The makeshift camps are often created in urban environments, gravitating towards areas inside or near train or bus stations, both being central nodes of national and transnational mobility. Migration logistics plays an important role in “suggesting” areas of interest, where migrants’ presence is settled temporarily and/or quasi-permanently.

Consideration on basic supplies is another trend when a makeshift camp is constructed not far from a state camp, the latter providing some sort of assistance. Migrants would like to use offered facilities without a need of registration, as the official camp will surely demand. That is a scheme when migrants have another geographical destination in mind and use a camp as a temporary place of stay. Basically, within this context, migrants are characterized by increased readiness and mobility, more often than not, coming from the fear that registered inhabitants could be easier deported.

When these camps grow, and their existence is noticeable, international and local humanitarian aid agencies often step in to provide basic amenities such as water, portable toilets, tents etc. At the same time isolated makeshift camps are often dependent on smugglers who are the main providers of necessities and play a role of authorities there.

Camps and slums are a business too
As humans tend to organize in settlements, with their growth and decline historical cycles, often driven by nature (or an “official society”) forces, there are always profiteers.

In the context of migrants and camps, there is an interesting phenomena of slum merchants and makeshift camps becoming slums. The journalists warn in 2016 about Idomeni refugee camp has developed into a settlement with a fixed infrastructure, and it was named the first European favela. The same could be observed with regards to the Jungle of Calais. Unfortunately, “favelisation” of some parts of European urban areas will be increased with a growing number of illegal newcomers, backlogs and ineffective readmission processes. We witness the situation when border security becomes the part of the urban security as well. It is definitely a food for thought for creation of a new security partnerships among border security, law enforcement and local authorities.

As we have human traffickers facilitating the “move”, the slum merchants/traders appear on the stage facilitating the “settlement”. Like with “normal” housing market, “places” in camps are being build, bought and sold, and there is a practice of “renting out” or “sub-renting” such places too. Therefore, we might say we have a new key figure, who, sometimes could be a trafficker and slum trader at the same time. Another gloomy prospect is a more influence of local criminal groups on the life of people in such places.
- - -
_EXERCISES TO COMPLETE:_
A) According to the passage on makeshift migrant camps, which three parties should form new security partnerships?
B) Write the next paragraph of the passage on makeshift migrant camps, picking up after its final sentence.
The records below come from a separate source and are unrelated to the passage on makeshift migrant camps.
- - -
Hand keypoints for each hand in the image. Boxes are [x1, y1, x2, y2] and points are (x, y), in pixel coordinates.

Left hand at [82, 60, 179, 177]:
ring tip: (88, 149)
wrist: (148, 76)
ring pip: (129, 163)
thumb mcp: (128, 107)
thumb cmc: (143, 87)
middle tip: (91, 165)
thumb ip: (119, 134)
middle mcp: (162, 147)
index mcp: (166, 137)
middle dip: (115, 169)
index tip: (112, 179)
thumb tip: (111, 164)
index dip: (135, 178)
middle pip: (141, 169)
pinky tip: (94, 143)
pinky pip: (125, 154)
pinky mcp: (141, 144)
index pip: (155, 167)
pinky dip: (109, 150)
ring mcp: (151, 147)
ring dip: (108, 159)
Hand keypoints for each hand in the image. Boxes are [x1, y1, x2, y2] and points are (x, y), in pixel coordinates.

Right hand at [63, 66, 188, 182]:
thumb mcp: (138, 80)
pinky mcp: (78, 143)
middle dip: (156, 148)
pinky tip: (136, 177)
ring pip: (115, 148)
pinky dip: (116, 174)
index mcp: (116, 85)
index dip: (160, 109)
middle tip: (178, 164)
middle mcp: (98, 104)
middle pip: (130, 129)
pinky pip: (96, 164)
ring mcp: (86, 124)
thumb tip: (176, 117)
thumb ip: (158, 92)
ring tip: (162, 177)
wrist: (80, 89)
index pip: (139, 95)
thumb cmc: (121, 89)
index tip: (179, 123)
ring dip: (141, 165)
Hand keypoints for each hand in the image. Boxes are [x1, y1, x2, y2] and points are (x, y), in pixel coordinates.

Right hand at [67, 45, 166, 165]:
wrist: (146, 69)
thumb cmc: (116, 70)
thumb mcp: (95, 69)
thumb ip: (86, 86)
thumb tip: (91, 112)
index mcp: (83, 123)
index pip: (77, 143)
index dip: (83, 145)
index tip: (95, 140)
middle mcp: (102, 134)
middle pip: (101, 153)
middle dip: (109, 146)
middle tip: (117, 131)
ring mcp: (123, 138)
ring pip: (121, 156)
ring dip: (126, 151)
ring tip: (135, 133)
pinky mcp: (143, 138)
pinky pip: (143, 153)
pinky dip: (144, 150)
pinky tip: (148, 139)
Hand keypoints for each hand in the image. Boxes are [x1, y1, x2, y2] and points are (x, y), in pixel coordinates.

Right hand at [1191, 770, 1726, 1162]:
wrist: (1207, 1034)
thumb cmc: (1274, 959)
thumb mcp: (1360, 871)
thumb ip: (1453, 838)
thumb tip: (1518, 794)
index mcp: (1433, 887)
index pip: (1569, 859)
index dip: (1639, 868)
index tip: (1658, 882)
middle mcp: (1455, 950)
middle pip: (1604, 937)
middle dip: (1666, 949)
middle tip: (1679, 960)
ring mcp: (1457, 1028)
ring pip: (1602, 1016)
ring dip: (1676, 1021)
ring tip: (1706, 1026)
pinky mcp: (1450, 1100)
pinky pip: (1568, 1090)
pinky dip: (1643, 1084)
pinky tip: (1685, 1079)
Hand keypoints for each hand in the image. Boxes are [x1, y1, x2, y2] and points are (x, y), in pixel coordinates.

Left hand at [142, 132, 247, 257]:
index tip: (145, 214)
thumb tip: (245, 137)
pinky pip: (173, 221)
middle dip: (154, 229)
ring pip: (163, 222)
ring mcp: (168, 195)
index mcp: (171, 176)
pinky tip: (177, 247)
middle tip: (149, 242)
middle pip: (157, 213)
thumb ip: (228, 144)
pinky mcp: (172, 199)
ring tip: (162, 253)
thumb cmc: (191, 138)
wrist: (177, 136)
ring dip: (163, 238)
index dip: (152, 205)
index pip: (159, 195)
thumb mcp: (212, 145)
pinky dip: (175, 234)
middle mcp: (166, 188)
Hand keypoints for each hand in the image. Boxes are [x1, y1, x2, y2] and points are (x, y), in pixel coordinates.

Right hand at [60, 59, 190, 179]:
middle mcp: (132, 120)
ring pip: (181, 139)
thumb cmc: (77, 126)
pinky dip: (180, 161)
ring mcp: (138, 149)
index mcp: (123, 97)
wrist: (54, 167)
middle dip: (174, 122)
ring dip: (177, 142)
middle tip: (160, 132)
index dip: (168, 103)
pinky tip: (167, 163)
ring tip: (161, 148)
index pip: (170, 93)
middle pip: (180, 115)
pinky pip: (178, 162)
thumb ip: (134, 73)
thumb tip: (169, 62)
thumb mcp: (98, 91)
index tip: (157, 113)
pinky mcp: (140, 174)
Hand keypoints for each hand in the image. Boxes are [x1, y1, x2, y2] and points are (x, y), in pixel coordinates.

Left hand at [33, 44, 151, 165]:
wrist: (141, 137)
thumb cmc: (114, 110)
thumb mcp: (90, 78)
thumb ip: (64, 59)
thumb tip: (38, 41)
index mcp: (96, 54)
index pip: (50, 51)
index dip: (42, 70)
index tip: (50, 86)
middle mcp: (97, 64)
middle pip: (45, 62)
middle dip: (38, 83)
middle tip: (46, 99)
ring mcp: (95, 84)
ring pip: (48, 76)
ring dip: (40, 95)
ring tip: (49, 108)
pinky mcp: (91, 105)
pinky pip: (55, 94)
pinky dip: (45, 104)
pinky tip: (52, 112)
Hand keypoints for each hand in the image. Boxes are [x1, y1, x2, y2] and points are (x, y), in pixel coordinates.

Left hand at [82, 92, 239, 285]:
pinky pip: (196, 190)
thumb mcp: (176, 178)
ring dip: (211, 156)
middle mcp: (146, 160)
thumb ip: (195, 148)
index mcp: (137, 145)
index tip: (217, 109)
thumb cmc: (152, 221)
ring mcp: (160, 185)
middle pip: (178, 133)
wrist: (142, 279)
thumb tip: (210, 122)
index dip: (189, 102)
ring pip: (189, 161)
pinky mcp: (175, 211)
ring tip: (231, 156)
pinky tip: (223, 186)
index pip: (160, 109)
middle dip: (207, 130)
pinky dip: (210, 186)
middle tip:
- - -
_PER-TASK OUTPUTS:_
A)
- Border security
- Law enforcement
- Local authorities

B)
Demolition of makeshift camps
Like with historical human settlements were under pressure of nature and its forces, migrants and camps are under pressure of existing “official” societies.

The public wish is to delegate all dealings with migrant crisis to the state institutions with its clear control of health and security related risks regarding of mass arrivals of people. Basically, the aim would be to remove “inconveniences” arising from migration and blocking its effects. Just like nature forces build up slowly to “attack” human settlements (if you consider them as inconvenience and aberrations in the nature), migration crisis is usually met with slow decision-making process, lack of immediately available financial resources and justifiable discussion on the future of migrants.

The usual modus operandi of authorities is to close eyes in the early stage of a situation build up, then going through a prolonged period of back-and-forth balancing between one (official society) and the other (migrants and their camps and slums), and then arriving to desire of strong decisive measures like demolishing the makeshift camps by force as situation gradually matures with sanitary situation and security going out of control.

We see that the strategy of demolishing makeshift camps is used by authorities around the world (e.g., France, Serbia, Mexica…) in an attempt to run a “campaign” addressing usually growing insecurity and growing demand of local population. Would such strategy help to solve the problem of irregular migrants or it is just a temporary “cosmetic surgery”?